**Requirements**
Swap "scientific name" for "Latin name" in everything from the line containing "common name: Buck's-horn plantain" down to the line containing "class: Polyplacophora", and give those lines again with nothing else changed.

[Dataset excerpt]
---+---

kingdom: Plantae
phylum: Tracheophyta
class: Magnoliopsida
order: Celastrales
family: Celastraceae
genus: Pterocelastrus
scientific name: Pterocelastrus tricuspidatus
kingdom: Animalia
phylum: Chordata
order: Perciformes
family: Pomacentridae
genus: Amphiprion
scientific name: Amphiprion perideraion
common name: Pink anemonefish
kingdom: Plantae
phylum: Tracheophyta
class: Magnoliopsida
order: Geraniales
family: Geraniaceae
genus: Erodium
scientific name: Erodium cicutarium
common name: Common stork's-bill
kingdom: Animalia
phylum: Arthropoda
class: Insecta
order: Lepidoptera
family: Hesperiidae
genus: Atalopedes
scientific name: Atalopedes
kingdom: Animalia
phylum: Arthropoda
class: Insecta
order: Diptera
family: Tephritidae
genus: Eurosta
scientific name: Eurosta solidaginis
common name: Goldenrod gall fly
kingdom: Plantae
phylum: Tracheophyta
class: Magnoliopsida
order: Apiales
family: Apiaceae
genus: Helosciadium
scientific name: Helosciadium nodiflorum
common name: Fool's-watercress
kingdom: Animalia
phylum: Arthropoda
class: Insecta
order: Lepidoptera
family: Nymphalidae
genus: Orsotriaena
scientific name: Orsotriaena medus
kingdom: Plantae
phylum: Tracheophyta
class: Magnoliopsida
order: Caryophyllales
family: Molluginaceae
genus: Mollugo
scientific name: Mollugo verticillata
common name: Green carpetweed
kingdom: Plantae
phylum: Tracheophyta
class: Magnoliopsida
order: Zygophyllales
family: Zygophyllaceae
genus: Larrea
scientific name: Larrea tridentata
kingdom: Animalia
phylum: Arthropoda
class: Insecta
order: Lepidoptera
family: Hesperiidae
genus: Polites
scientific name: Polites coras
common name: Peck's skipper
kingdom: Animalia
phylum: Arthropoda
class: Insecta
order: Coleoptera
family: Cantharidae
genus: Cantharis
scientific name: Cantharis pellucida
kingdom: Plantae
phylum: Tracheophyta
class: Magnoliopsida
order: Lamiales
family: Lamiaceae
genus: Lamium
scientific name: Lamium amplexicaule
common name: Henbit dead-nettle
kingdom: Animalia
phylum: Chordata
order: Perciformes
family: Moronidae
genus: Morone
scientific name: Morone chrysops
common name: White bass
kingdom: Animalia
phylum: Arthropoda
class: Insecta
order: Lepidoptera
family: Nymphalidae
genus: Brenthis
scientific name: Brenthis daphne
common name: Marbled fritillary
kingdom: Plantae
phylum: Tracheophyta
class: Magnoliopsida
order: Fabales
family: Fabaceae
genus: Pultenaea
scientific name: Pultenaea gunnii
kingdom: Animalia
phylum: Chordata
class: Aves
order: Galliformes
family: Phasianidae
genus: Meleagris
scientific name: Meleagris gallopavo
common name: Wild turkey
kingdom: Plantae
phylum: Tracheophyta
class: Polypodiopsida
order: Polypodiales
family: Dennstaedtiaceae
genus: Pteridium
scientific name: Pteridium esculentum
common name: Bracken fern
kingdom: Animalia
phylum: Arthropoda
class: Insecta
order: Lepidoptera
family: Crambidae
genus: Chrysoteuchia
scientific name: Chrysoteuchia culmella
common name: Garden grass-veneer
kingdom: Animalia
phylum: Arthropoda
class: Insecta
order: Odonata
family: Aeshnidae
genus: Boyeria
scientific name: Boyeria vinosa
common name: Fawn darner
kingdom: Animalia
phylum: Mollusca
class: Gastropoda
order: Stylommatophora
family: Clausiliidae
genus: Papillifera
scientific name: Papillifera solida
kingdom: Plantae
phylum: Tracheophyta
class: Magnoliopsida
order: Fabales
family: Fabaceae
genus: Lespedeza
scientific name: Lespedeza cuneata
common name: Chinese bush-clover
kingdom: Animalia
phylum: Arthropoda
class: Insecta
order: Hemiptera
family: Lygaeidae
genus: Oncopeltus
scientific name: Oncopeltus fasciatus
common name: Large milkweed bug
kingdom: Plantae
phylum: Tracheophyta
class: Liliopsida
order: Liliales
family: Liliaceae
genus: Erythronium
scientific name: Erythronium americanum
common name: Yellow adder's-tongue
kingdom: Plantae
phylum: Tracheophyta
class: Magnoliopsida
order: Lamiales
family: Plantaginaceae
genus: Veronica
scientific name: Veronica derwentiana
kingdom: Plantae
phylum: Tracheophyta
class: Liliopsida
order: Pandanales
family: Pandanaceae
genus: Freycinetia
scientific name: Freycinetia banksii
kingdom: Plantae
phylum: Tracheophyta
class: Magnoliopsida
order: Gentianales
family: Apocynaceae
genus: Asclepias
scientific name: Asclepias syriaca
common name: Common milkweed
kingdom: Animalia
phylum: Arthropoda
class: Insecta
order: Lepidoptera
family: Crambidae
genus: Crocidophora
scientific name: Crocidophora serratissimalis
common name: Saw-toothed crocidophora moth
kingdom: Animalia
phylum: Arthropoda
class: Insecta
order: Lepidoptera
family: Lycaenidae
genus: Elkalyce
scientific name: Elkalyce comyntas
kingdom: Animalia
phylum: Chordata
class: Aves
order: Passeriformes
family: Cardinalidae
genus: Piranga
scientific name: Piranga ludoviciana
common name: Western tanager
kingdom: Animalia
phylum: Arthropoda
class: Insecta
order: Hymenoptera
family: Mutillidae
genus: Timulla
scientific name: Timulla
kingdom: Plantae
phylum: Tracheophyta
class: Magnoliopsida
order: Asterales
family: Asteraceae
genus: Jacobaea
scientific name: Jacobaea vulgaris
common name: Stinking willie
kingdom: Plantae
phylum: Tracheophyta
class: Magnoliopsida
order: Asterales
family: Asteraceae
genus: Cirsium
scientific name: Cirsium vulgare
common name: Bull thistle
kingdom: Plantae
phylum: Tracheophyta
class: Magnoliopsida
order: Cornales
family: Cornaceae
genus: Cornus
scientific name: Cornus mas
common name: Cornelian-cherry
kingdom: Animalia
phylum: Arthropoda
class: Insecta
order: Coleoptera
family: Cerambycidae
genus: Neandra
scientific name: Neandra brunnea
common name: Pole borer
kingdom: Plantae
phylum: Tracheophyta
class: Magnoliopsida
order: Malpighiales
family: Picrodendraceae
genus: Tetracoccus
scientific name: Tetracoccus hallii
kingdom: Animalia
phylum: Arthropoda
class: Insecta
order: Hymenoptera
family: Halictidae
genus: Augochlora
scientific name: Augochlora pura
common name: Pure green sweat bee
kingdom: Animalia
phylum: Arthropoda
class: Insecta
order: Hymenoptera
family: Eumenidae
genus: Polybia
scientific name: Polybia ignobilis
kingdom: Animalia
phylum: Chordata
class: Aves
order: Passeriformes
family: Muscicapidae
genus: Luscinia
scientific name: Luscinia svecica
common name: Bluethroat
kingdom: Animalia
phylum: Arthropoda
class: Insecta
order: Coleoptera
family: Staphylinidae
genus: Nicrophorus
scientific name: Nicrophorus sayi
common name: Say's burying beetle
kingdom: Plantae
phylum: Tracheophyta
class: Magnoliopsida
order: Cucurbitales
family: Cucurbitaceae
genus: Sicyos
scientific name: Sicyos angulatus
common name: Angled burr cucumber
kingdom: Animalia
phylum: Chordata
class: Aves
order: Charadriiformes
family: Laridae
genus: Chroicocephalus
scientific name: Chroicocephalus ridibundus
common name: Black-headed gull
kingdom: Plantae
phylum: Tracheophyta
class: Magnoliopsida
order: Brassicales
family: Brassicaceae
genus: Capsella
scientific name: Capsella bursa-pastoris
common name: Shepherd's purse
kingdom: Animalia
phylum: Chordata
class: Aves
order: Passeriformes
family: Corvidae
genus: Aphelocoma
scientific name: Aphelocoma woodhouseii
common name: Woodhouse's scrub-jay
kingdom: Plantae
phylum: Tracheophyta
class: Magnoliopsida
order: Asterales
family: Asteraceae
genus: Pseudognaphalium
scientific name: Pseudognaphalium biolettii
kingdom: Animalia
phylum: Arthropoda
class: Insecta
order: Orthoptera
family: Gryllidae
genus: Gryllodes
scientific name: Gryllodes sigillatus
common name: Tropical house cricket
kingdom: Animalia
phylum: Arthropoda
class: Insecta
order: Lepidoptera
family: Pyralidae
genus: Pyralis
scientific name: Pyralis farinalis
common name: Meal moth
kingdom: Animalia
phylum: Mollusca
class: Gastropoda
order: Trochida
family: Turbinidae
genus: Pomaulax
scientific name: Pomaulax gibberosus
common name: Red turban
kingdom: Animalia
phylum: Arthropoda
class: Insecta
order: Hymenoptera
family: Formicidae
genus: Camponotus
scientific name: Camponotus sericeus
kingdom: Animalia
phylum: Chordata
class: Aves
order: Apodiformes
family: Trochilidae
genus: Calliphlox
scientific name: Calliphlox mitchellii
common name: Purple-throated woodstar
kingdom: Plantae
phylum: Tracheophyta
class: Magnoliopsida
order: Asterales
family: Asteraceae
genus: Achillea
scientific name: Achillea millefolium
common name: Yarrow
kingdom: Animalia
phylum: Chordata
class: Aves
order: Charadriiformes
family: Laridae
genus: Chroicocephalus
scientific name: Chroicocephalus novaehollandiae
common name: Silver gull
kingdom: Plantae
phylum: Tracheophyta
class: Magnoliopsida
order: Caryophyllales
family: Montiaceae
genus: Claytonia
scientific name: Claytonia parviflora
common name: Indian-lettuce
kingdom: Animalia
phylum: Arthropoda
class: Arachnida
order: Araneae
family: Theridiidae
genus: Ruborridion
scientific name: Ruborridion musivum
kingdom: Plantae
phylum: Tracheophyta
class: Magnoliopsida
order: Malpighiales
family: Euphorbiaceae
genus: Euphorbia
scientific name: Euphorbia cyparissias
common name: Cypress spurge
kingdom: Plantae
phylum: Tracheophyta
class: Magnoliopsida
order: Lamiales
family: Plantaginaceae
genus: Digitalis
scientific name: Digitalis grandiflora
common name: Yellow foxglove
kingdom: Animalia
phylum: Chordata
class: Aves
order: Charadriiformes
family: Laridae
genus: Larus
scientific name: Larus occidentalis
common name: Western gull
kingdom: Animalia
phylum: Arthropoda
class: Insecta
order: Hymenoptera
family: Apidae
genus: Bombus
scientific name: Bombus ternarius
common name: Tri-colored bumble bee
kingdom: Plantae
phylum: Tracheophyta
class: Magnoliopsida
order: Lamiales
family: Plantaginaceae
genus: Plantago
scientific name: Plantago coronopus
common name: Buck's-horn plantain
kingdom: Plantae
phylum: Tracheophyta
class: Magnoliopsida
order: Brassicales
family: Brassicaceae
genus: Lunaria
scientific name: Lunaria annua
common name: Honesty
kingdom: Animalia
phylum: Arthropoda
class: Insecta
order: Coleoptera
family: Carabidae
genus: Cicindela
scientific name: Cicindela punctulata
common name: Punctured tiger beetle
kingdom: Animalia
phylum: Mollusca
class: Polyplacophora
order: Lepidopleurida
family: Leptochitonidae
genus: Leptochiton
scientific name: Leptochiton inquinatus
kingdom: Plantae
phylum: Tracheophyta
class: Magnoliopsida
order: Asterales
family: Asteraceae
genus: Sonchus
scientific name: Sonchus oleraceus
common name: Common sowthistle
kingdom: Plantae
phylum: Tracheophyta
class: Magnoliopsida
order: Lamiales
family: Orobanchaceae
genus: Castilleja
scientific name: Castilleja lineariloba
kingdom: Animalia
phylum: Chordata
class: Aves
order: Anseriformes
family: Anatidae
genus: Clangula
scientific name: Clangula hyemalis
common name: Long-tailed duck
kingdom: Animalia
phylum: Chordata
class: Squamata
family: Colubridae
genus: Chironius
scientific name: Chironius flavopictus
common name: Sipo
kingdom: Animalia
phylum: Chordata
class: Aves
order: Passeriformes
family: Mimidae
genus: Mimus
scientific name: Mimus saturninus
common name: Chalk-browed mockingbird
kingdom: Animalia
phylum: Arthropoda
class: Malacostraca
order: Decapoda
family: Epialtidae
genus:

---+---

**Result of this task**
common name: Buck's-horn plantain
kingdom: Plantae
phylum: Tracheophyta
class: Magnoliopsida
order: Brassicales
family: Brassicaceae
genus: Lunaria
Latin name: Lunaria annua
common name: Honesty
kingdom: Animalia
phylum: Arthropoda
class: Insecta
order: Coleoptera
family: Carabidae
genus: Cicindela
Latin name: Cicindela punctulata
common name: Punctured tiger beetle
kingdom: Animalia
phylum: Mollusca
class: Polyplacophora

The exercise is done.